=== Task ===
Go through the records below and copy out every line holding "Left".

=== Data section ===
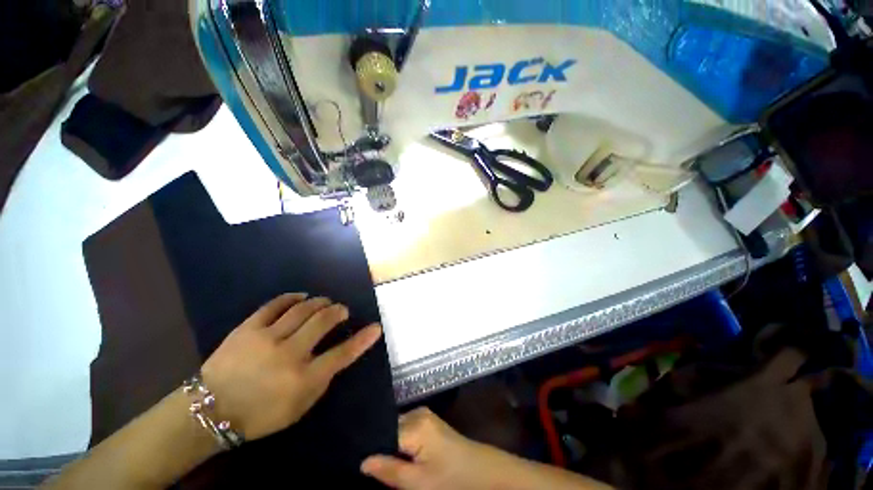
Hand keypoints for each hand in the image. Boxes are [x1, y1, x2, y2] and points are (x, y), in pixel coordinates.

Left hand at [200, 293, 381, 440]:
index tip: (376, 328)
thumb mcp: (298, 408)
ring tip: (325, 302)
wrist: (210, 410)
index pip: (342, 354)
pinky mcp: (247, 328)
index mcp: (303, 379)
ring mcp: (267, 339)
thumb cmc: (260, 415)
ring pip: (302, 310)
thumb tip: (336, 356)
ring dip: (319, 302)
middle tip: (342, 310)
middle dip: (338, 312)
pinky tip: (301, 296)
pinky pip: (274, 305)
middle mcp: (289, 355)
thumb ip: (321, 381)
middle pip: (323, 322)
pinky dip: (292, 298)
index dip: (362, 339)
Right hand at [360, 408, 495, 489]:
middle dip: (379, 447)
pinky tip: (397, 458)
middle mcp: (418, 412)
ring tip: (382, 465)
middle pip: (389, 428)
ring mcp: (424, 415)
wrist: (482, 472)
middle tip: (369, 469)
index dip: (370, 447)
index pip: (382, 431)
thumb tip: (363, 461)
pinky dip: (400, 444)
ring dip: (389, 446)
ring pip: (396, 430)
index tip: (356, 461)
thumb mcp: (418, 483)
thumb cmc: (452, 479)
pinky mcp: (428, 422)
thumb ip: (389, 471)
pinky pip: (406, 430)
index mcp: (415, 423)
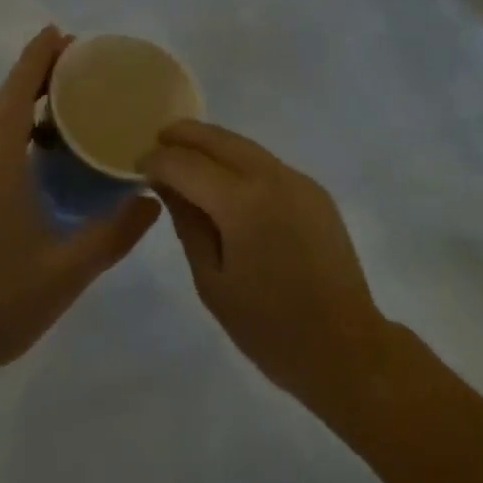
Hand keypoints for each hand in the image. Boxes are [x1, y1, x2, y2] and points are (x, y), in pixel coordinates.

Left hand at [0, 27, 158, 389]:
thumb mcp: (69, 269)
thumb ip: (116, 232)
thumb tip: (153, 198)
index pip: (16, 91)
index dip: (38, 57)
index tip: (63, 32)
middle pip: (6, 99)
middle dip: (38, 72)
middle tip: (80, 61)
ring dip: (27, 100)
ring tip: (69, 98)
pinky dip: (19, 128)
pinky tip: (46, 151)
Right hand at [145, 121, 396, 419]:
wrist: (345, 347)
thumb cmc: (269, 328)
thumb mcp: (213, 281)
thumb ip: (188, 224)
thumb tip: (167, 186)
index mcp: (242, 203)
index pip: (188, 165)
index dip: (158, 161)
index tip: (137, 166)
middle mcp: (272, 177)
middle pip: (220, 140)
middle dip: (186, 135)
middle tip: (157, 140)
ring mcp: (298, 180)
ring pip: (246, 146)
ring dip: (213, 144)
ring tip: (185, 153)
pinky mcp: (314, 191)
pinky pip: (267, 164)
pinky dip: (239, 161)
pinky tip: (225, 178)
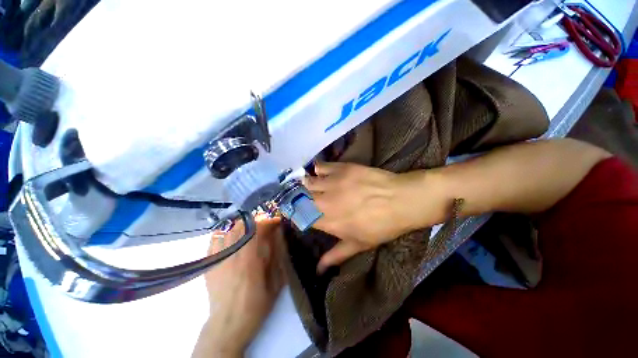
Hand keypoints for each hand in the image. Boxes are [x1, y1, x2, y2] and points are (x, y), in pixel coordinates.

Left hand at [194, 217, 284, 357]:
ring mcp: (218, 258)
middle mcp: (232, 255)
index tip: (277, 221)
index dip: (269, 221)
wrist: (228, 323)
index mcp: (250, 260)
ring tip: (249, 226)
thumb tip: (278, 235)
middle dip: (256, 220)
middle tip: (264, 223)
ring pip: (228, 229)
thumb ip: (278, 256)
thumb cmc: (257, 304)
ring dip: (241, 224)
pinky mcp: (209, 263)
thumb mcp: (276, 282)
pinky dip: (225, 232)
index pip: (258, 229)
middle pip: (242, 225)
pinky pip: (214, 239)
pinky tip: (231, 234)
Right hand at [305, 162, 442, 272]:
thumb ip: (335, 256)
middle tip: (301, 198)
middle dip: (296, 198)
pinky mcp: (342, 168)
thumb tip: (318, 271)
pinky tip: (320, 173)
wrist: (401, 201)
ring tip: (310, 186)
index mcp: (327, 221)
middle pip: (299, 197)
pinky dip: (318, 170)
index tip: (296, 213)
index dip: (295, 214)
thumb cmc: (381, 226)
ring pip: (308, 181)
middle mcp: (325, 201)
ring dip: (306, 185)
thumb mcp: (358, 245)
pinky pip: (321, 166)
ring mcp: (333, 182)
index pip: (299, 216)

=== Answer section ===
Left hand at [200, 293, 381, 440]:
Left hand at [0, 27, 158, 389]:
Left hand at [194, 217, 284, 357]:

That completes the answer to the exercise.